● PROMPT:
Give each line of the records that contains the string "Section".

● EXERCISE MATERIAL:
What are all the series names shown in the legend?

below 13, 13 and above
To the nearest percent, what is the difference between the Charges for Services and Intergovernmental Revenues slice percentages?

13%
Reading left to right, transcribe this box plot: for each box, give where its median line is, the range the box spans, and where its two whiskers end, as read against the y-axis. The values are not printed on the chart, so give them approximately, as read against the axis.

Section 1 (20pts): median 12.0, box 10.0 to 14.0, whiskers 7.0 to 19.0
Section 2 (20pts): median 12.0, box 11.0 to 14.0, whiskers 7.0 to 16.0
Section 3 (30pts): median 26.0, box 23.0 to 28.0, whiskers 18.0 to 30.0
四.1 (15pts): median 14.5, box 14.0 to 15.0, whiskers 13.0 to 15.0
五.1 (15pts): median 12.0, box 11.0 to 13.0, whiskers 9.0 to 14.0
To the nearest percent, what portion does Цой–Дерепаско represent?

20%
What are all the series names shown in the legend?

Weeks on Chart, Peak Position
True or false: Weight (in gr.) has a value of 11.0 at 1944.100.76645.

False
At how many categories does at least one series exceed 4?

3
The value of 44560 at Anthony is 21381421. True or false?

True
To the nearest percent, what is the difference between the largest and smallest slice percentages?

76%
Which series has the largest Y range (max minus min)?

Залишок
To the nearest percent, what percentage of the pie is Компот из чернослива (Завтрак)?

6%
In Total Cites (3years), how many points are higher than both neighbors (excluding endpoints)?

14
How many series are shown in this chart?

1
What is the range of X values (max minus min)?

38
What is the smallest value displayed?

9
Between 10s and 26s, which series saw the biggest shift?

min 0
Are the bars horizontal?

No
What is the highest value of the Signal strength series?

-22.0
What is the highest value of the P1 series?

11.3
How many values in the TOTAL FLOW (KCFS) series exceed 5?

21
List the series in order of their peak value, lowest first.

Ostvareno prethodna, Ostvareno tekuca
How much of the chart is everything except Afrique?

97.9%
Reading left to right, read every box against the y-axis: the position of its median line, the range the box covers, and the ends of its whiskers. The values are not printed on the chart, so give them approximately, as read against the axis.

● ANSWER TO THIS TASK:
Section 1 (20pts): median 12.0, box 10.0 to 14.0, whiskers 7.0 to 19.0
Section 2 (20pts): median 12.0, box 11.0 to 14.0, whiskers 7.0 to 16.0
Section 3 (30pts): median 26.0, box 23.0 to 28.0, whiskers 18.0 to 30.0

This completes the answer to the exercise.